*What the exercise asks*
Set each record down exactly, excluding all images.
═════ Input
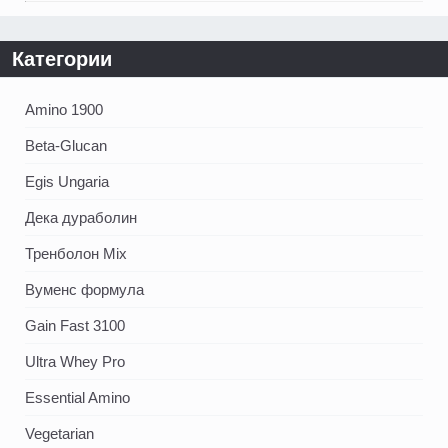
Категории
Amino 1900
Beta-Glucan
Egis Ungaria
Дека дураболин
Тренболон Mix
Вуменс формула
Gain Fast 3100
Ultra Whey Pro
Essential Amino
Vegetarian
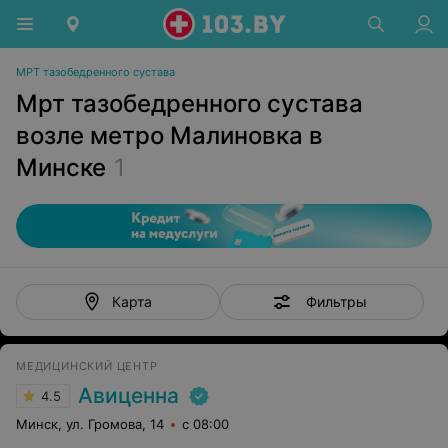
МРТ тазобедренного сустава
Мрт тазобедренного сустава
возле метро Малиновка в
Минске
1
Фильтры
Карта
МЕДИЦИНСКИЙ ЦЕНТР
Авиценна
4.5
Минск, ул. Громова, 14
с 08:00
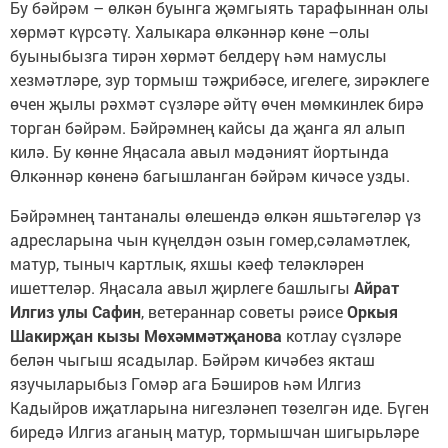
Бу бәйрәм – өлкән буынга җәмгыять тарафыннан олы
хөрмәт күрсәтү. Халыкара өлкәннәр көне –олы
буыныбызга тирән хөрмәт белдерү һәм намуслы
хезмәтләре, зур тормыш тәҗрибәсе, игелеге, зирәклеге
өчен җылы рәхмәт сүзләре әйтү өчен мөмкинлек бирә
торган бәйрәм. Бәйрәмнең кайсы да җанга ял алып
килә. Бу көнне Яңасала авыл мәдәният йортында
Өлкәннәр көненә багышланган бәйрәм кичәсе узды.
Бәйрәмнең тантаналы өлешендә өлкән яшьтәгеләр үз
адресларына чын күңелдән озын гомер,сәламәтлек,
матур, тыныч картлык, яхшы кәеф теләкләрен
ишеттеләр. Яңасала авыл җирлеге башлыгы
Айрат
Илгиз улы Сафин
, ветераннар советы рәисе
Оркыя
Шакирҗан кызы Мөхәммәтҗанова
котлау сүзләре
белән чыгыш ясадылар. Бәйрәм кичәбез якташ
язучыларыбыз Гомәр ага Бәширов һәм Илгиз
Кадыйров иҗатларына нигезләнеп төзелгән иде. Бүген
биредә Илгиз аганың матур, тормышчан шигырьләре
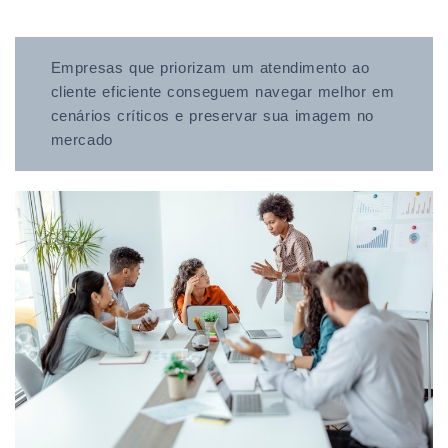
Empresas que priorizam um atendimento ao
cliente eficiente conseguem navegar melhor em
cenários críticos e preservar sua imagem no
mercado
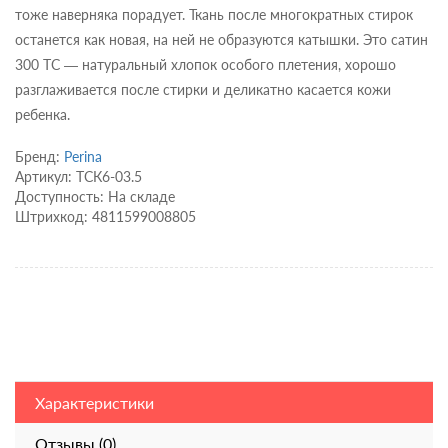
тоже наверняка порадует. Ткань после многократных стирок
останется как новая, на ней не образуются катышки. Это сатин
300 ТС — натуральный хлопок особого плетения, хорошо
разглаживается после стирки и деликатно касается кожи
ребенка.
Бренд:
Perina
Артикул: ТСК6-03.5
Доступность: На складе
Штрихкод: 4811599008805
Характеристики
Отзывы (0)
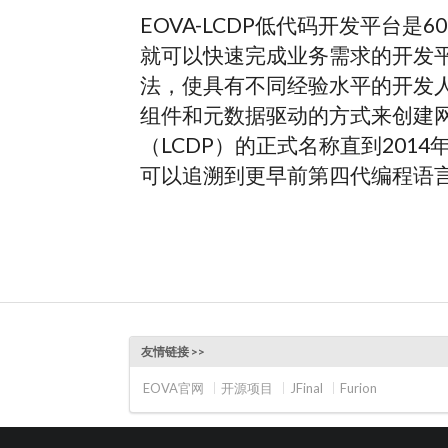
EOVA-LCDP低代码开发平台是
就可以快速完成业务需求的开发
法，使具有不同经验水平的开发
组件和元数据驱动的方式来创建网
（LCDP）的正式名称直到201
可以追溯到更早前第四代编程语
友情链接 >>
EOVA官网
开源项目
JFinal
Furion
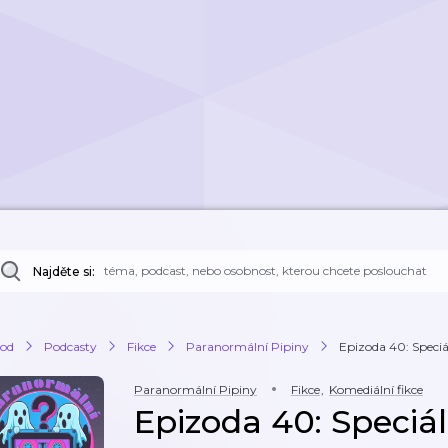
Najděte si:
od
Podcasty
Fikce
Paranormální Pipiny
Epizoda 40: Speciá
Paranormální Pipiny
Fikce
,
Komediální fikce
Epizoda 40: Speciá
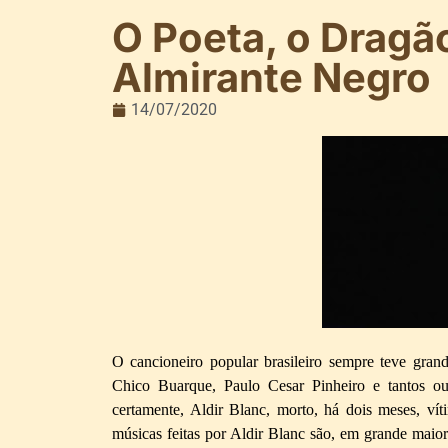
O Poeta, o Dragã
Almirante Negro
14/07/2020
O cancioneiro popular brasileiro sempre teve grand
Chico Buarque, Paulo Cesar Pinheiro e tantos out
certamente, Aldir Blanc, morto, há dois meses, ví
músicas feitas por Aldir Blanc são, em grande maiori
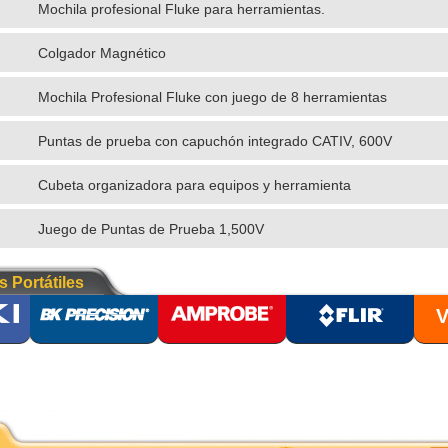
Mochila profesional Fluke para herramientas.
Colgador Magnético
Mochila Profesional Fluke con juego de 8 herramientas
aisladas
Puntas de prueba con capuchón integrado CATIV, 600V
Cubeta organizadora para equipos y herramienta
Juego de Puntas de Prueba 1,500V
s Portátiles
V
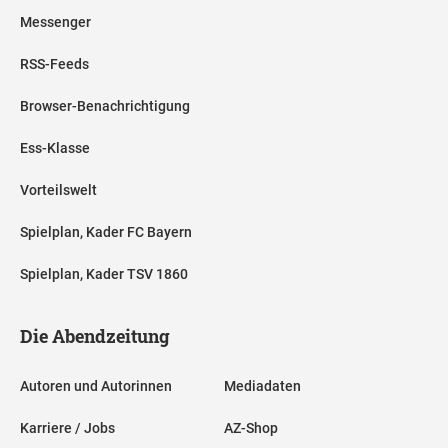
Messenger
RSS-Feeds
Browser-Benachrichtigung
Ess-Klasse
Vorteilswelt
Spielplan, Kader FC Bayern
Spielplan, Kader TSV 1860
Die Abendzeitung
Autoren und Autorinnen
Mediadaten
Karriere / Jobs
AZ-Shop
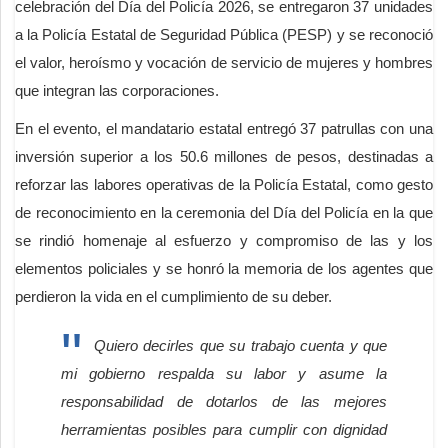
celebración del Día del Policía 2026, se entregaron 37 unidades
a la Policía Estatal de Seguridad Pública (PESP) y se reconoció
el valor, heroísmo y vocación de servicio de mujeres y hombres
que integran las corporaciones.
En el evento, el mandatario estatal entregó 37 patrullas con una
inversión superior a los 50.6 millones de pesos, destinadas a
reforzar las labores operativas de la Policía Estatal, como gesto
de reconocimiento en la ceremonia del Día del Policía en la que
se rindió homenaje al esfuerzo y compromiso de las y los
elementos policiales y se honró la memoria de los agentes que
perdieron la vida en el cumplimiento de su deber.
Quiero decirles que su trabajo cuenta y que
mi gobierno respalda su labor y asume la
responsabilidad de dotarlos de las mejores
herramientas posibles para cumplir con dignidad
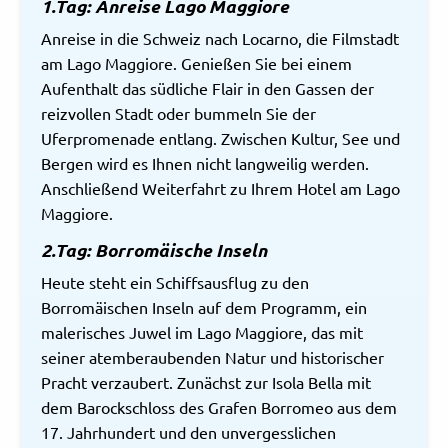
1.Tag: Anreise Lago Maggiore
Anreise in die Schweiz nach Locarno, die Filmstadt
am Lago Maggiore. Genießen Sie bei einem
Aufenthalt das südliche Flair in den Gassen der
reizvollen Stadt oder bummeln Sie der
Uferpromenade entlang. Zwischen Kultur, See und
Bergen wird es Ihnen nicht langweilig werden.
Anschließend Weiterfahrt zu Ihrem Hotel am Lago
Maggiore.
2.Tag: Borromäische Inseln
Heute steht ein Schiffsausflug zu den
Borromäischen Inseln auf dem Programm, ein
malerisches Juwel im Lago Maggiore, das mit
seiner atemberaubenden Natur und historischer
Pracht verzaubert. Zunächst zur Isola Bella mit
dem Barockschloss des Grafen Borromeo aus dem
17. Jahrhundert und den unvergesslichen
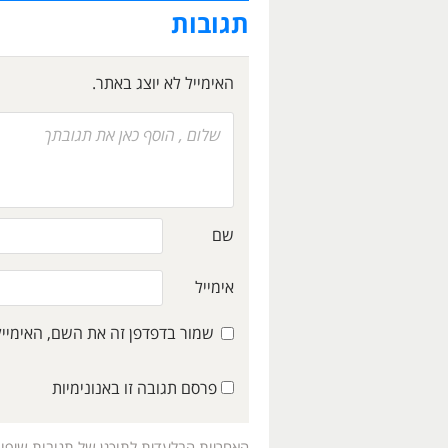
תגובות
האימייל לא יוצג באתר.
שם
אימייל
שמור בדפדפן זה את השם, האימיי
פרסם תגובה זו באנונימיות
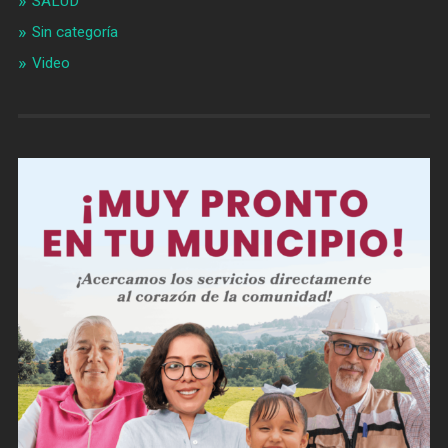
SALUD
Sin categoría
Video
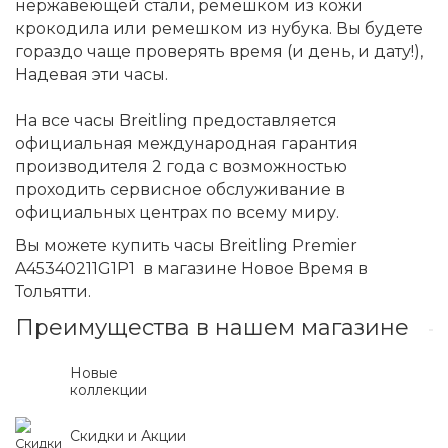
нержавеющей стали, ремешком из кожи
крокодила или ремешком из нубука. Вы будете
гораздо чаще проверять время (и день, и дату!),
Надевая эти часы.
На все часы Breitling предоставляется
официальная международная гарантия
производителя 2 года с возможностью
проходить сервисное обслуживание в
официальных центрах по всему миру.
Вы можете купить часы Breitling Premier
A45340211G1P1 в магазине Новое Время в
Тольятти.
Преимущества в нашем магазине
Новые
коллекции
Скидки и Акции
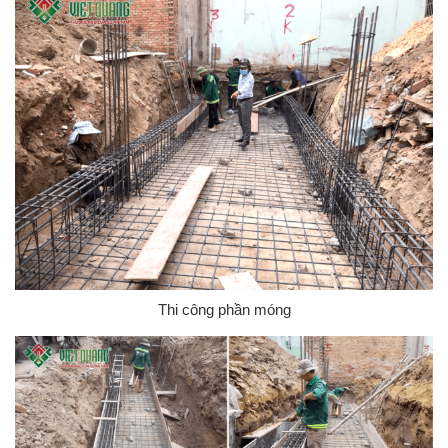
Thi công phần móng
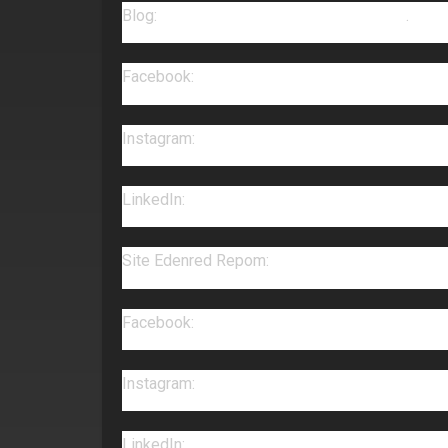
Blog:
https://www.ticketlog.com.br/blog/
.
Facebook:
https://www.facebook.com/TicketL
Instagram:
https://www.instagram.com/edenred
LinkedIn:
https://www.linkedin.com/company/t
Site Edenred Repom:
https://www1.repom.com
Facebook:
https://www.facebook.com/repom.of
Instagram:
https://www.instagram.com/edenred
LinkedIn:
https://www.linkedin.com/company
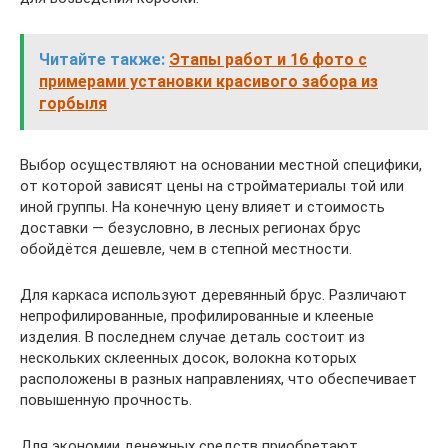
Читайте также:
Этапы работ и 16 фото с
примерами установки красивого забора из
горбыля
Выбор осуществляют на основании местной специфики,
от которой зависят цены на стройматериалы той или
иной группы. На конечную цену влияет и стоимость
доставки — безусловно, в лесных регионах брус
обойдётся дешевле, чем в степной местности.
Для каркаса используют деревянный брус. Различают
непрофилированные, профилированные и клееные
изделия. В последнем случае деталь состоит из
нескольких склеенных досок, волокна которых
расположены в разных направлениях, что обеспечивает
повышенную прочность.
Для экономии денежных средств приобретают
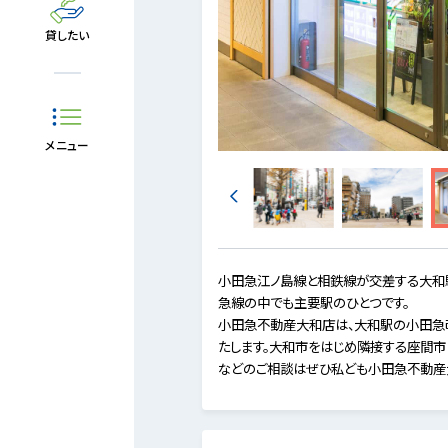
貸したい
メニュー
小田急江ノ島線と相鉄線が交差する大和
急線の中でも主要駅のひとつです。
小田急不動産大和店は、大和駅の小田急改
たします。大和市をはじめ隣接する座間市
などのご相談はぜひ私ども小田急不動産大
══════════
*Result for this exercise*
Категории
Amino 1900
Beta-Glucan
Egis Ungaria
Дека дураболин
Тренболон Mix
Вуменс формула
Gain Fast 3100
Ultra Whey Pro
Essential Amino
Vegetarian
МРТ тазобедренного сустава
Мрт тазобедренного сустава
возле метро Малиновка в
Минске
1
Фильтры
Карта
МЕДИЦИНСКИЙ ЦЕНТР
Авиценна
4.5
Минск, ул. Громова, 14
с 08:00
Бу бәйрәм – өлкән буынга җәмгыять тарафыннан олы
хөрмәт күрсәтү. Халыкара өлкәннәр көне –олы
буыныбызга тирән хөрмәт белдерү һәм намуслы
хезмәтләре, зур тормыш тәҗрибәсе, игелеге, зирәклеге
өчен җылы рәхмәт сүзләре әйтү өчен мөмкинлек бирә
торган бәйрәм. Бәйрәмнең кайсы да җанга ял алып
килә. Бу көнне Яңасала авыл мәдәният йортында
Өлкәннәр көненә багышланган бәйрәм кичәсе узды.
Бәйрәмнең тантаналы өлешендә өлкән яшьтәгеләр үз
адресларына чын күңелдән озын гомер,сәламәтлек,
матур, тыныч картлык, яхшы кәеф теләкләрен
ишеттеләр. Яңасала авыл җирлеге башлыгы
Айрат
Илгиз улы Сафин
, ветераннар советы рәисе
Оркыя
Шакирҗан кызы Мөхәммәтҗанова
котлау сүзләре
белән чыгыш ясадылар. Бәйрәм кичәбез якташ
язучыларыбыз Гомәр ага Бәширов һәм Илгиз
Кадыйров иҗатларына нигезләнеп төзелгән иде. Бүген
биредә Илгиз аганың матур, тормышчан шигырьләре
Empresas que priorizam um atendimento ao
cliente eficiente conseguem navegar melhor em
cenários críticos e preservar sua imagem no
mercado
тоже наверняка порадует. Ткань после многократных стирок
останется как новая, на ней не образуются катышки. Это сатин
300 ТС — натуральный хлопок особого плетения, хорошо
разглаживается после стирки и деликатно касается кожи
ребенка.
Бренд:
Perina
Артикул: ТСК6-03.5
Доступность: На складе
Штрихкод: 4811599008805
Характеристики
Отзывы (0)
EOVA-LCDP低代码开发平台是
就可以快速完成业务需求的开发
法，使具有不同经验水平的开发
组件和元数据驱动的方式来创建网
（LCDP）的正式名称直到201
可以追溯到更早前第四代编程语
友情链接 >>
EOVA官网
开源项目
JFinal
Furion
Najděte si:
od
Podcasty
Fikce
Paranormální Pipiny
Epizoda 40: Speciá
Paranormální Pipiny
Fikce
,
Komediální fikce
Epizoda 40: Speciá
O Poeta, o Dragã
Almirante Negro
14/07/2020
O cancioneiro popular brasileiro sempre teve grand
Chico Buarque, Paulo Cesar Pinheiro e tantos out
certamente, Aldir Blanc, morto, há dois meses, ví
músicas feitas por Aldir Blanc são, em grande maiori
Mochila profesional Fluke para herramientas.
Colgador Magnético
Mochila Profesional Fluke con juego de 8 herramientas
aisladas
Puntas de prueba con capuchón integrado CATIV, 600V
Cubeta organizadora para equipos y herramienta
Juego de Puntas de Prueba 1,500V
s Portátiles
V
Messenger
RSS-Feeds
Browser-Benachrichtigung
Ess-Klasse
Vorteilswelt
Spielplan, Kader FC Bayern
Spielplan, Kader TSV 1860
Die Abendzeitung
Autoren und Autorinnen
Mediadaten
Karriere / Jobs
AZ-Shop
celebración del Día del Policía 2026, se entregaron 37 unidades
a la Policía Estatal de Seguridad Pública (PESP) y se reconoció
el valor, heroísmo y vocación de servicio de mujeres y hombres
que integran las corporaciones.
En el evento, el mandatario estatal entregó 37 patrullas con una
inversión superior a los 50.6 millones de pesos, destinadas a
reforzar las labores operativas de la Policía Estatal, como gesto
de reconocimiento en la ceremonia del Día del Policía en la que
se rindió homenaje al esfuerzo y compromiso de las y los
elementos policiales y se honró la memoria de los agentes que
perdieron la vida en el cumplimiento de su deber.
Quiero decirles que su trabajo cuenta y que
mi gobierno respalda su labor y asume la
responsabilidad de dotarlos de las mejores
herramientas posibles para cumplir con dignidad
1.Tag: Anreise Lago Maggiore
Anreise in die Schweiz nach Locarno, die Filmstadt
am Lago Maggiore. Genießen Sie bei einem
Aufenthalt das südliche Flair in den Gassen der
reizvollen Stadt oder bummeln Sie der
Uferpromenade entlang. Zwischen Kultur, See und
Bergen wird es Ihnen nicht langweilig werden.
Anschließend Weiterfahrt zu Ihrem Hotel am Lago
Maggiore.
2.Tag: Borromäische Inseln
Heute steht ein Schiffsausflug zu den
Borromäischen Inseln auf dem Programm, ein
malerisches Juwel im Lago Maggiore, das mit
seiner atemberaubenden Natur und historischer
Pracht verzaubert. Zunächst zur Isola Bella mit
dem Barockschloss des Grafen Borromeo aus dem
17. Jahrhundert und den unvergesslichen
תגובות
האימייל לא יוצג באתר.
שם
אימייל
שמור בדפדפן זה את השם, האימיי
פרסם תגובה זו באנונימיות
SALUD
Sin categoría
Video
нержавеющей стали, ремешком из кожи
крокодила или ремешком из нубука. Вы будете
гораздо чаще проверять время (и день, и дату!),
Надевая эти часы.
На все часы Breitling предоставляется
официальная международная гарантия
производителя 2 года с возможностью
проходить сервисное обслуживание в
официальных центрах по всему миру.
Вы можете купить часы Breitling Premier
A45340211G1P1 в магазине Новое Время в
Тольятти.
Преимущества в нашем магазине
Новые
коллекции
Скидки и Акции
Thi công phần móng
Blog:
https://www.ticketlog.com.br/blog/
.
Facebook:
https://www.facebook.com/TicketL
Instagram:
https://www.instagram.com/edenred
LinkedIn:
https://www.linkedin.com/company/t
Site Edenred Repom:
https://www1.repom.com
Facebook:
https://www.facebook.com/repom.of
Instagram:
https://www.instagram.com/edenred
LinkedIn:
https://www.linkedin.com/company
Читайте также:
Этапы работ и 16 фото с
примерами установки красивого забора из
горбыля
Выбор осуществляют на основании местной специфики,
от которой зависят цены на стройматериалы той или
иной группы. На конечную цену влияет и стоимость
доставки — безусловно, в лесных регионах брус
обойдётся дешевле, чем в степной местности.
Для каркаса используют деревянный брус. Различают
непрофилированные, профилированные и клееные
изделия. В последнем случае деталь состоит из
нескольких склеенных досок, волокна которых
расположены в разных направлениях, что обеспечивает
повышенную прочность.
Для экономии денежных средств приобретают
貸したい
メニュー
小田急江ノ島線と相鉄線が交差する大和
急線の中でも主要駅のひとつです。
小田急不動産大和店は、大和駅の小田急改
たします。大和市をはじめ隣接する座間市
などのご相談はぜひ私ども小田急不動産大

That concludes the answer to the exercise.